● ABOUT THIS TASK
Include no pictures. Output exactly the lines from the one that contains "right shoulder: (175, 116)" through the final line of the entries.

● RECORDS SHOWN
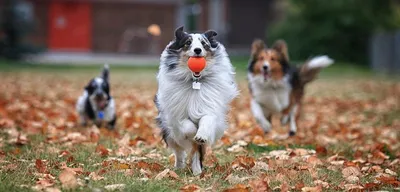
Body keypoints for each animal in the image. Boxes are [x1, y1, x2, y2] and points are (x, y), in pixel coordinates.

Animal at [155, 26, 238, 175]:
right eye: (188, 42)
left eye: (204, 43)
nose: (197, 50)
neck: (194, 80)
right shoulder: (175, 116)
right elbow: (187, 126)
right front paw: (193, 130)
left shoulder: (210, 107)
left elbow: (206, 120)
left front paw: (200, 135)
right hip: (169, 133)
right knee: (179, 151)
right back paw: (179, 167)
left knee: (196, 152)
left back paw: (197, 172)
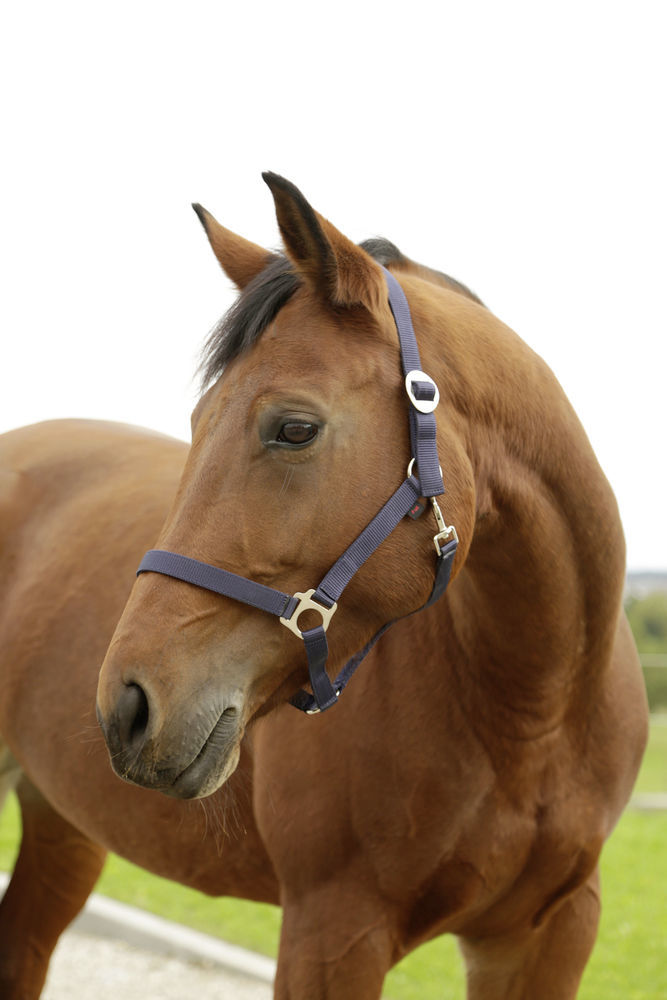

● WORKED SOLUTION
right shoulder: (175, 116)
right elbow: (187, 126)
right front paw: (193, 130)
left shoulder: (210, 107)
left elbow: (206, 120)
left front paw: (200, 135)
right hip: (169, 133)
right knee: (179, 151)
right back paw: (179, 167)
left knee: (196, 152)
left back paw: (197, 172)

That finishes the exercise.